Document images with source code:
......
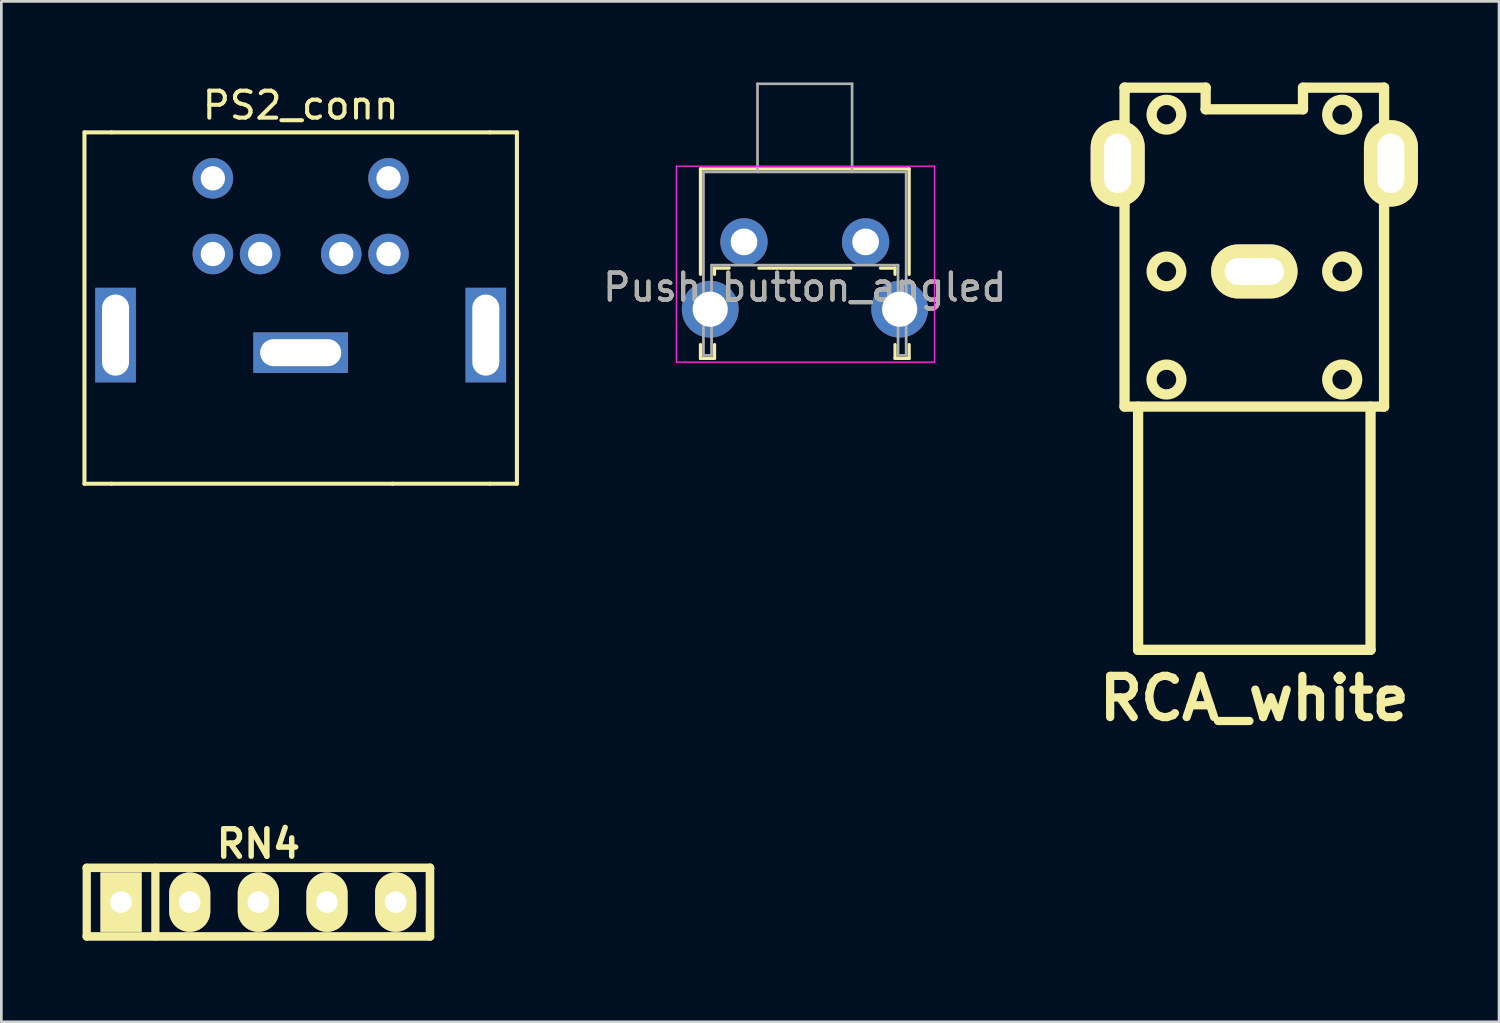
<source format=kicad_pcb>
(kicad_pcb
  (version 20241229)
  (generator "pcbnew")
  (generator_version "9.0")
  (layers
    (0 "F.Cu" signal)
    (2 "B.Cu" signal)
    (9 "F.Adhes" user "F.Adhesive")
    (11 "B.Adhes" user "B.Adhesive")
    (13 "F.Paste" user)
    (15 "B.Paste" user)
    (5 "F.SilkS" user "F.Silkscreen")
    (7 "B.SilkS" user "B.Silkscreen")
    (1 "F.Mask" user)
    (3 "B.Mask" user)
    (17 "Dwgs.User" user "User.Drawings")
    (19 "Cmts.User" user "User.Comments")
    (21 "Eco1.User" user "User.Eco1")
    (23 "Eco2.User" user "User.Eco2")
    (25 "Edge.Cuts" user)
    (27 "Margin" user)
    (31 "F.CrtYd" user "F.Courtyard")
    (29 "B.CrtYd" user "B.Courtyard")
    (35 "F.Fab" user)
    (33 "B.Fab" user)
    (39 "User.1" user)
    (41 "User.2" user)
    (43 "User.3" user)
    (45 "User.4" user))
  (footprint "PS2_conn"
    (layer "F.Cu")
    (at 8.075 14.848)
    (property "Reference" "PS2_conn" (at 0 -14 180) (layer "F.SilkS") (effects (font (size 1 1) (thickness 0.15))))
    (attr through_hole)
    (fp_line (start -8 -13) (end -8 0) (stroke (width 0.15) (type solid)) (layer "F.SilkS"))
    (fp_line (start -8 0) (end -7 0) (stroke (width 0.15) (type solid)) (layer "F.SilkS"))
    (fp_line (start -7 -13) (end -8 -13) (stroke (width 0.15) (type solid)) (layer "F.SilkS"))
    (fp_line (start -7 -13) (end 7 -13) (stroke (width 0.15) (type solid)) (layer "F.SilkS"))
    (fp_line (start -7 0) (end 3.4 0) (stroke (width 0.15) (type solid)) (layer "F.SilkS"))
    (fp_line (start 3.4 0) (end 7 0) (stroke (width 0.15) (type solid)) (layer "F.SilkS"))
    (fp_line (start 7 -13) (end 8 -13) (stroke (width 0.15) (type solid)) (layer "F.SilkS"))
    (fp_line (start 8 -13) (end 8 0) (stroke (width 0.15) (type solid)) (layer "F.SilkS"))
    (fp_line (start 8 0) (end 7 0) (stroke (width 0.15) (type solid)) (layer "F.SilkS"))
    (pad "" thru_hole rect (at -6.85 -5.5 270) (size 3.5 1.5) (drill oval 3 1) (layers "*.Cu" "*.Mask"))
    (pad "" thru_hole rect (at 0 -4.85 180) (size 3.5 1.5) (drill oval 3 1) (layers "*.Cu" "*.Mask"))
    (pad "" thru_hole rect (at 6.85 -5.5 270) (size 3.5 1.5) (drill oval 3 1) (layers "*.Cu" "*.Mask"))
    (pad "1" thru_hole circle (at 1.5 -8.5 180) (size 1.5 1.5) (drill 0.9) (layers "*.Cu" "*.Mask"))
    (pad "2" thru_hole circle (at -1.5 -8.5 180) (size 1.5 1.5) (drill 0.9) (layers "*.Cu" "*.Mask"))
    (pad "3" thru_hole circle (at 3.25 -8.5 180) (size 1.5 1.5) (drill 0.9) (layers "*.Cu" "*.Mask"))
    (pad "4" thru_hole circle (at -3.25 -8.5 180) (size 1.5 1.5) (drill 0.9) (layers "*.Cu" "*.Mask"))
    (pad "5" thru_hole circle (at 3.25 -11.3 180) (size 1.5 1.5) (drill 0.9) (layers "*.Cu" "*.Mask"))
    (pad "6" thru_hole circle (at -3.25 -11.3 180) (size 1.5 1.5) (drill 0.9) (layers "*.Cu" "*.Mask")))
  (footprint "Push_button_angled"
    (layer "F.Cu")
    (at 24.477 5.9)
    (property "Reference" "Push_button_angled" (at 2.25 1.68 0) (layer "F.SilkS") (effects (font (size 1 1) (thickness 0.15))))
    (attr through_hole)
    (fp_line (start -1.61 -2.7) (end -1.61 1.2) (stroke (width 0.12) (type solid)) (layer "F.SilkS"))
    (fp_line (start -1.61 -2.7) (end 6.11 -2.7) (stroke (width 0.12) (type solid)) (layer "F.SilkS"))
    (fp_line (start -1.61 3.8) (end -1.61 4.31) (stroke (width 0.12) (type solid)) (layer "F.SilkS"))
    (fp_line (start -1.61 4.31) (end -1.09 4.31) (stroke (width 0.12) (type solid)) (layer "F.SilkS"))
    (fp_line (start -1.09 0.97) (end -1.09 1.2) (stroke (width 0.12) (type solid)) (layer "F.SilkS"))
    (fp_line (start -1.09 0.97) (end -0.55 0.97) (stroke (width 0.12) (type solid)) (layer "F.SilkS"))
    (fp_line (start -1.09 3.8) (end -1.09 4.31) (stroke (width 0.12) (type solid)) (layer "F.SilkS"))
    (fp_line (start 0.55 0.97) (end 3.95 0.97) (stroke (width 0.12) (type solid)) (layer "F.SilkS"))
    (fp_line (start 5.05 0.97) (end 5.59 0.97) (stroke (width 0.12) (type solid)) (layer "F.SilkS"))
    (fp_line (start 5.59 0.97) (end 5.59 1.2) (stroke (width 0.12) (type solid)) (layer "F.SilkS"))
    (fp_line (start 5.59 3.8) (end 5.59 4.31) (stroke (width 0.12) (type solid)) (layer "F.SilkS"))
    (fp_line (start 5.59 4.31) (end 6.11 4.31) (stroke (width 0.12) (type solid)) (layer "F.SilkS"))
    (fp_line (start 6.11 -2.7) (end 6.11 1.2) (stroke (width 0.12) (type solid)) (layer "F.SilkS"))
    (fp_line (start 6.11 3.8) (end 6.11 4.31) (stroke (width 0.12) (type solid)) (layer "F.SilkS"))
    (fp_line (start -2.5 -2.8) (end 7.05 -2.8) (stroke (width 0.05) (type solid)) (layer "F.CrtYd"))
    (fp_line (start -2.5 4.45) (end -2.5 -2.8) (stroke (width 0.05) (type solid)) (layer "F.CrtYd"))
    (fp_line (start 7.05 -2.8) (end 7.05 4.45) (stroke (width 0.05) (type solid)) (layer "F.CrtYd"))
    (fp_line (start 7.05 4.45) (end -2.5 4.45) (stroke (width 0.05) (type solid)) (layer "F.CrtYd"))
    (fp_line (start -1.5 -2.59) (end 6 -2.59) (stroke (width 0.1) (type solid)) (layer "F.Fab"))
    (fp_line (start -1.5 4.2) (end -1.5 -2.59) (stroke (width 0.1) (type solid)) (layer "F.Fab"))
    (fp_line (start -1.5 4.2) (end -1.2 4.2) (stroke (width 0.1) (type solid)) (layer "F.Fab"))
    (fp_line (start -1.2 0.86) (end 5.7 0.86) (stroke (width 0.1) (type solid)) (layer "F.Fab"))
    (fp_line (start -1.2 4.2) (end -1.2 0.86) (stroke (width 0.1) (type solid)) (layer "F.Fab"))
    (fp_line (start 0.5 -5.85) (end 0.5 -2.59) (stroke (width 0.1) (type solid)) (layer "F.Fab"))
    (fp_line (start 0.5 -5.85) (end 4 -5.85) (stroke (width 0.1) (type solid)) (layer "F.Fab"))
    (fp_line (start 4 -5.85) (end 4 -2.59) (stroke (width 0.1) (type solid)) (layer "F.Fab"))
    (fp_line (start 5.7 4.2) (end 5.7 0.86) (stroke (width 0.1) (type solid)) (layer "F.Fab"))
    (fp_line (start 5.7 4.2) (end 6 4.2) (stroke (width 0.1) (type solid)) (layer "F.Fab"))
    (fp_line (start 6 4.2) (end 6 -2.59) (stroke (width 0.1) (type solid)) (layer "F.Fab"))
    (fp_text user "${REFERENCE}" (at 2.25 1.68 0) (layer "F.Fab") (effects (font (size 1 1) (thickness 0.15))))
    (pad "" thru_hole circle (at -1.25 2.49) (size 2.1 2.1) (drill 1.3) (layers "*.Cu" "*.Mask"))
    (pad "" thru_hole circle (at 5.76 2.49) (size 2.1 2.1) (drill 1.3) (layers "*.Cu" "*.Mask"))
    (pad "1" thru_hole circle (at 0 0) (size 1.75 1.75) (drill 0.99) (layers "*.Cu" "*.Mask"))
    (pad "2" thru_hole circle (at 4.5 0) (size 1.75 1.75) (drill 0.99) (layers "*.Cu" "*.Mask")))
  (footprint "RCA_white"
    (layer "F.Cu")
    (at 43.359 6.993)
    (property "Reference" "RCA_white" (at 0 15.799 0) (layer "F.SilkS") (effects (font (size 1.524 1.524) (thickness 0.305))))
    (attr through_hole)
    (fp_line (start -5.4 -4.9) (end -4.801 -4.9) (stroke (width 0.381) (type solid)) (layer "F.SilkS"))
    (fp_line (start -5.4 -3.099) (end -5.4 -4.9) (stroke (width 0.381) (type solid)) (layer "F.SilkS"))
    (fp_line (start -4.801 -6.8) (end -1.801 -6.8) (stroke (width 0.381) (type solid)) (layer "F.SilkS"))
    (fp_line (start -4.801 -3.099) (end -5.4 -3.099) (stroke (width 0.381) (type solid)) (layer "F.SilkS"))
    (fp_line (start -4.801 4.999) (end -4.801 -6.802) (stroke (width 0.381) (type solid)) (layer "F.SilkS"))
    (fp_line (start -4.3 5.001) (end -4.3 14) (stroke (width 0.381) (type solid)) (layer "F.SilkS"))
    (fp_line (start -4.3 14) (end 4.3 14) (stroke (width 0.381) (type solid)) (layer "F.SilkS"))
    (fp_line (start -1.801 -6.8) (end -1.801 -5.999) (stroke (width 0.381) (type solid)) (layer "F.SilkS"))
    (fp_line (start -1.801 -5.999) (end 1.801 -5.999) (stroke (width 0.381) (type solid)) (layer "F.SilkS"))
    (fp_line (start 1.801 -6.8) (end 4.801 -6.8) (stroke (width 0.381) (type solid)) (layer "F.SilkS"))
    (fp_line (start 1.801 -5.999) (end 1.801 -6.8) (stroke (width 0.381) (type solid)) (layer "F.SilkS"))
    (fp_line (start 4.3 14) (end 4.3 5.001) (stroke (width 0.381) (type solid)) (layer "F.SilkS"))
    (fp_line (start 4.801 -6.8) (end 4.801 5.001) (stroke (width 0.381) (type solid)) (layer "F.SilkS"))
    (fp_line (start 4.801 -4.9) (end 5.4 -4.9) (stroke (width 0.381) (type solid)) (layer "F.SilkS"))
    (fp_line (start 4.801 5.001) (end -4.801 5.001) (stroke (width 0.381) (type solid)) (layer "F.SilkS"))
    (fp_line (start 5.4 -4.9) (end 5.4 -3.099) (stroke (width 0.381) (type solid)) (layer "F.SilkS"))
    (fp_line (start 5.4 -3.099) (end 4.801 -3.099) (stroke (width 0.381) (type solid)) (layer "F.SilkS"))
    (fp_circle (center -3.251 -5.799) (end -3.8 -5.799) (stroke (width 0.381) (type solid)) (fill no) (layer "F.SilkS"))
    (fp_circle (center -3.251 0) (end -3.8 0) (stroke (width 0.381) (type solid)) (fill no) (layer "F.SilkS"))
    (fp_circle (center -3.251 4) (end -3.8 3.95) (stroke (width 0.381) (type solid)) (fill no) (layer "F.SilkS"))
    (fp_circle (center 3.251 -5.799) (end 2.7 -5.85) (stroke (width 0.381) (type solid)) (fill no) (layer "F.SilkS"))
    (fp_circle (center 3.251 0) (end 2.7 -0.051) (stroke (width 0.381) (type solid)) (fill no) (layer "F.SilkS"))
    (fp_circle (center 3.251 4) (end 2.7 4.049) (stroke (width 0.381) (type solid)) (fill no) (layer "F.SilkS"))
    (pad "1" thru_hole oval (at 0 0) (size 3.198 1.999) (drill oval 2.197 0.996) (layers "*.Cu" "*.Mask" "F.SilkS"))
    (pad "2" thru_hole oval (at -5.055 -3.998) (size 1.999 3.198) (drill oval 0.996 2.197) (layers "*.Cu" "*.Mask" "F.SilkS"))
    (pad "2" thru_hole oval (at 5.055 -3.998) (size 1.999 3.198) (drill oval 0.996 2.197) (layers "*.Cu" "*.Mask" "F.SilkS")))
  (footprint "RN4"
    (layer "F.Cu")
    (at 6.509 30.328)
    (property "Reference" "RN4" (at 0 -2.159 0) (layer "F.SilkS") (effects (font (size 1.016 1.016) (thickness 0.203))))
    (attr through_hole)
    (fp_line (start -6.35 -1.27) (end 6.35 -1.27) (stroke (width 0.318) (type solid)) (layer "F.SilkS"))
    (fp_line (start -6.35 1.27) (end -6.35 -1.27) (stroke (width 0.305) (type solid)) (layer "F.SilkS"))
    (fp_line (start -3.81 -1.27) (end -3.81 1.27) (stroke (width 0.305) (type solid)) (layer "F.SilkS"))
    (fp_line (start 6.35 -1.27) (end 6.35 1.27) (stroke (width 0.318) (type solid)) (layer "F.SilkS"))
    (fp_line (start 6.35 1.27) (end -6.35 1.27) (stroke (width 0.318) (type solid)) (layer "F.SilkS"))
    (pad "1" thru_hole rect (at -5.08 0) (size 1.524 2.2) (drill 0.8) (layers "*.Cu" "*.Mask" "F.SilkS"))
    (pad "2" thru_hole oval (at -2.54 0) (size 1.524 2.2) (drill 0.8) (layers "*.Cu" "*.Mask" "F.SilkS"))
    (pad "3" thru_hole oval (at 0 0) (size 1.524 2.2) (drill 0.8) (layers "*.Cu" "*.Mask" "F.SilkS"))
    (pad "4" thru_hole oval (at 2.54 0) (size 1.524 2.2) (drill 0.8) (layers "*.Cu" "*.Mask" "F.SilkS"))
    (pad "5" thru_hole oval (at 5.08 0) (size 1.524 2.2) (drill 0.8) (layers "*.Cu" "*.Mask" "F.SilkS")))
  (gr_rect
    (start -3 -3)
    (end 52.413 34.757)
    (stroke (width 0.1) (type default))
    (fill no)
    (layer "Edge.Cuts")))
</source>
......
## Description of the task
Locate the word "Silkscreen" in the data above. Copy every line carrying it.

## Response
    (5 "F.SilkS" user "F.Silkscreen")
    (7 "B.SilkS" user "B.Silkscreen")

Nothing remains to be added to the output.